# What to do
Rewrite the lines below as a numbered list, starting at the first line and ending at the line that contains "Tyto inspekce jsou základem pro zajištění". Leave out any blank lines.

# Data for this exercise
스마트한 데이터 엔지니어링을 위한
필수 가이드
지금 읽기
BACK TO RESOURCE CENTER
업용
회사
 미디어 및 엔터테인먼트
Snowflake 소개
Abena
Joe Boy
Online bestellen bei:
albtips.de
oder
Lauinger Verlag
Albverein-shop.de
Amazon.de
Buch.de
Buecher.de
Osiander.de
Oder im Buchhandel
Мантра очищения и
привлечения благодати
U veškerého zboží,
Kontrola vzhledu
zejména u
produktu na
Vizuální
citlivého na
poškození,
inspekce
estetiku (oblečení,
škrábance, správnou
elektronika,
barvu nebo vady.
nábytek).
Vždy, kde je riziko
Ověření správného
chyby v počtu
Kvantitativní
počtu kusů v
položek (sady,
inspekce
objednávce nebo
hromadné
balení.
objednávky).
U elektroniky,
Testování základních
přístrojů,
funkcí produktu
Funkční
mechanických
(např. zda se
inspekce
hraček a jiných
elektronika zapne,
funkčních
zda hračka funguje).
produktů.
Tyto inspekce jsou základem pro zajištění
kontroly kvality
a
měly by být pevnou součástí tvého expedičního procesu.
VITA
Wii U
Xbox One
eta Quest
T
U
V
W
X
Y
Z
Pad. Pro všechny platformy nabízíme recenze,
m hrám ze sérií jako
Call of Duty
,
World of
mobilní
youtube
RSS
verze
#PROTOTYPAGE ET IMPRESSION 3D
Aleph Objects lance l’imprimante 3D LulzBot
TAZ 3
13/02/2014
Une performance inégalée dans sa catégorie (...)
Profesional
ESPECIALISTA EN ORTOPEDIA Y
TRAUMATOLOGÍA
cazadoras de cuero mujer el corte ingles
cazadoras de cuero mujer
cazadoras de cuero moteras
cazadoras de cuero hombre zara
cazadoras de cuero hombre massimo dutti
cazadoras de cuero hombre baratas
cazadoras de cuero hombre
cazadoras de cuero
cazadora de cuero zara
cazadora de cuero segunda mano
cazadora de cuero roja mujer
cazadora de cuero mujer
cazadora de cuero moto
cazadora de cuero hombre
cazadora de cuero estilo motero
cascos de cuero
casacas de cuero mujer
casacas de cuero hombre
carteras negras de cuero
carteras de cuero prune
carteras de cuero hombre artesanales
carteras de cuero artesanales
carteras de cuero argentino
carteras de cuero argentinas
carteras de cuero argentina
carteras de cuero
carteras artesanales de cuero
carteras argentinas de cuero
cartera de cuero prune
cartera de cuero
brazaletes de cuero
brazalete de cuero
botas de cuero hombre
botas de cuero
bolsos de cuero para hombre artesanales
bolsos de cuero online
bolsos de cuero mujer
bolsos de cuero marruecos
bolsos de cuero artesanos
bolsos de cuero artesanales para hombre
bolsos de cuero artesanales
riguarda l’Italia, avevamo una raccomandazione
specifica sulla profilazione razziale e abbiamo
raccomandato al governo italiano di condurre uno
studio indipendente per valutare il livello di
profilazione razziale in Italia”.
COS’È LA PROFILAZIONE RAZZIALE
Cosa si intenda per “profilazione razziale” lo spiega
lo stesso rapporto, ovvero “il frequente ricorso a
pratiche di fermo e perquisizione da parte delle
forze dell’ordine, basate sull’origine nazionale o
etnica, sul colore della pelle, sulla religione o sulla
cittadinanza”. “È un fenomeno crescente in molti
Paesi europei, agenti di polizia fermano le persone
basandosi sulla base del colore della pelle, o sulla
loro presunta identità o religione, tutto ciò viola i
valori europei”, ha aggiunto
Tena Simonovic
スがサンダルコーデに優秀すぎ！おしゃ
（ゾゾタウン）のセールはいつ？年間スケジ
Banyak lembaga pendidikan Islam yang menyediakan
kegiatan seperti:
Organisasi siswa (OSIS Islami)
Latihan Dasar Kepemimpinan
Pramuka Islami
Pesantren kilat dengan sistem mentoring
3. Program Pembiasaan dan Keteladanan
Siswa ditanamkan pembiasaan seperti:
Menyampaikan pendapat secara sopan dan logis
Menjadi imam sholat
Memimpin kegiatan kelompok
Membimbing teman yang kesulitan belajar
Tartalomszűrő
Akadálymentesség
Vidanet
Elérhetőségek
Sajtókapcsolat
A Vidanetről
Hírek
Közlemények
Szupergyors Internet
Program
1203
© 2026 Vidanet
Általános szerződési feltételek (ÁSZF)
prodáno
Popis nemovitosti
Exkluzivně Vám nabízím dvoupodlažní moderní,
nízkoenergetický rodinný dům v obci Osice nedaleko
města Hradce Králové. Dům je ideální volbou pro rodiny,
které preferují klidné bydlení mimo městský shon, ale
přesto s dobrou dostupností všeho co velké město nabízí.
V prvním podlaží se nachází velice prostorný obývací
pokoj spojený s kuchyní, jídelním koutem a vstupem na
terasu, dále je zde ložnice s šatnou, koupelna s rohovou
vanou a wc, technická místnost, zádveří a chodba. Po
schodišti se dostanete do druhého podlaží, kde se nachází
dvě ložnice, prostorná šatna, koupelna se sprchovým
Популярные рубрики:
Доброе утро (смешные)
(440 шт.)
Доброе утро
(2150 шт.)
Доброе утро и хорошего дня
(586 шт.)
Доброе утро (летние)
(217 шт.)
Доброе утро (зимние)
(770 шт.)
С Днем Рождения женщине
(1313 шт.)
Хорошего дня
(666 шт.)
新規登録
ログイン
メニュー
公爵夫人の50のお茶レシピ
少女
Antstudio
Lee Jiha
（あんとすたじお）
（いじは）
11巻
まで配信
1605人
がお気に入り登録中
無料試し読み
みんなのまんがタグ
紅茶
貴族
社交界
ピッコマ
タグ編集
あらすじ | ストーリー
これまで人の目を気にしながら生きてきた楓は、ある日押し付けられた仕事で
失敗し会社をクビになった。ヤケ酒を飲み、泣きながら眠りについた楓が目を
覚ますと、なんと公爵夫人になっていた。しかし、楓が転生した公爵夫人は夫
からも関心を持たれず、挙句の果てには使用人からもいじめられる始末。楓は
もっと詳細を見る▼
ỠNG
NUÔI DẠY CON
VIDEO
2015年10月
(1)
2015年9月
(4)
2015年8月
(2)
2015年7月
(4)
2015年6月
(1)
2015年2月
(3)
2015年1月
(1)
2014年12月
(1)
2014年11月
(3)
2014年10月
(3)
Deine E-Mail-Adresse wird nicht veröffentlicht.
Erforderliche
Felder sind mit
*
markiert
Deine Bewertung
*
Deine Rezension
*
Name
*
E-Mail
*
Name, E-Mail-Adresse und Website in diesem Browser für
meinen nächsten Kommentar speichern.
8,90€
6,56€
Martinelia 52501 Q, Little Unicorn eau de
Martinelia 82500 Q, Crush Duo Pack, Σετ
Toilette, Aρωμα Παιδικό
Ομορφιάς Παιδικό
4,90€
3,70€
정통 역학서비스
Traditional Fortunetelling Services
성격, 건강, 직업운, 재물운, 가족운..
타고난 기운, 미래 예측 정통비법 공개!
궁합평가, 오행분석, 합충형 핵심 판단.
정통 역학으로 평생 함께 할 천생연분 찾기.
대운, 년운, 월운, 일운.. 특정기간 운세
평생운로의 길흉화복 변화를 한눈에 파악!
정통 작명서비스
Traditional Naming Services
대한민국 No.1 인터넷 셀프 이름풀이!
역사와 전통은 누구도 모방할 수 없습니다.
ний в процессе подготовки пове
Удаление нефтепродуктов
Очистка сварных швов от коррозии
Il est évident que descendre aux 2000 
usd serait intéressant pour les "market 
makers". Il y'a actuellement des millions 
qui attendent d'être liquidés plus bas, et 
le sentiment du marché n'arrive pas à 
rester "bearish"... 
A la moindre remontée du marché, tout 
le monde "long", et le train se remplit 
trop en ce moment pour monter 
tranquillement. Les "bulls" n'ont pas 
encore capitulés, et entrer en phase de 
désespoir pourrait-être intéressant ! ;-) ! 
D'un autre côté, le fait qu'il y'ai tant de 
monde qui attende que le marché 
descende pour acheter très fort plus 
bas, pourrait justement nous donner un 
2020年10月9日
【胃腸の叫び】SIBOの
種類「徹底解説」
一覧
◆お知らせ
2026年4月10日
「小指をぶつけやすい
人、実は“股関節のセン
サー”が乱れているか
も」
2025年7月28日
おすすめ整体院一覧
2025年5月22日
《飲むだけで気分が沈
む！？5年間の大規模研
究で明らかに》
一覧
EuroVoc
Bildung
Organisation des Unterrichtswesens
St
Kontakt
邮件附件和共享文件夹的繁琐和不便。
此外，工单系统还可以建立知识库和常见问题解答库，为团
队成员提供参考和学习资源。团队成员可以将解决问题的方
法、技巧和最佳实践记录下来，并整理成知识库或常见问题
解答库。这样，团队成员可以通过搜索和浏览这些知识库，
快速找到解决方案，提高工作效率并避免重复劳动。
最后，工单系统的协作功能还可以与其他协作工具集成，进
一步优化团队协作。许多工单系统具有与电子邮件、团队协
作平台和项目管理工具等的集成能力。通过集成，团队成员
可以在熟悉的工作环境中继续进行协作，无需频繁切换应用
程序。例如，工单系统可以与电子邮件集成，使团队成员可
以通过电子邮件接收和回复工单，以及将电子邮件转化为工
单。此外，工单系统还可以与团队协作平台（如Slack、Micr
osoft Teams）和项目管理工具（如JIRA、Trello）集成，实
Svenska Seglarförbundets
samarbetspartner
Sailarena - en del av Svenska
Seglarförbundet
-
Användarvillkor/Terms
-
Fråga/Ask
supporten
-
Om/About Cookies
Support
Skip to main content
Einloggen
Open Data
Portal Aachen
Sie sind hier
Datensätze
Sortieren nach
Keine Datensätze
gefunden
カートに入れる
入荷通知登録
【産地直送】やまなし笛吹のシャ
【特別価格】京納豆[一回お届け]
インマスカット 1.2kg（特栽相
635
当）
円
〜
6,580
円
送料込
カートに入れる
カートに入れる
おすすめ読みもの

# Solution for this exercise
1. 스마트한 데이터 엔지니어링을 위한
2. 필수 가이드
3. 지금 읽기
4. BACK TO RESOURCE CENTER
5. 업용
6. 회사
7.  미디어 및 엔터테인먼트
8. Snowflake 소개
9. Abena
10. Joe Boy
11. Online bestellen bei:
12. albtips.de
13. oder
14. Lauinger Verlag
15. Albverein-shop.de
16. Amazon.de
17. Buch.de
18. Buecher.de
19. Osiander.de
20. Oder im Buchhandel
21. Мантра очищения и
22. привлечения благодати
23. U veškerého zboží,
24. Kontrola vzhledu
25. zejména u
26. produktu na
27. Vizuální
28. citlivého na
29. poškození,
30. inspekce
31. estetiku (oblečení,
32. škrábance, správnou
33. elektronika,
34. barvu nebo vady.
35. nábytek).
36. Vždy, kde je riziko
37. Ověření správného
38. chyby v počtu
39. Kvantitativní
40. počtu kusů v
41. položek (sady,
42. inspekce
43. objednávce nebo
44. hromadné
45. balení.
46. objednávky).
47. U elektroniky,
48. Testování základních
49. přístrojů,
50. funkcí produktu
51. Funkční
52. mechanických
53. (např. zda se
54. inspekce
55. hraček a jiných
56. elektronika zapne,
57. funkčních
58. zda hračka funguje).
59. produktů.
60. Tyto inspekce jsou základem pro zajištění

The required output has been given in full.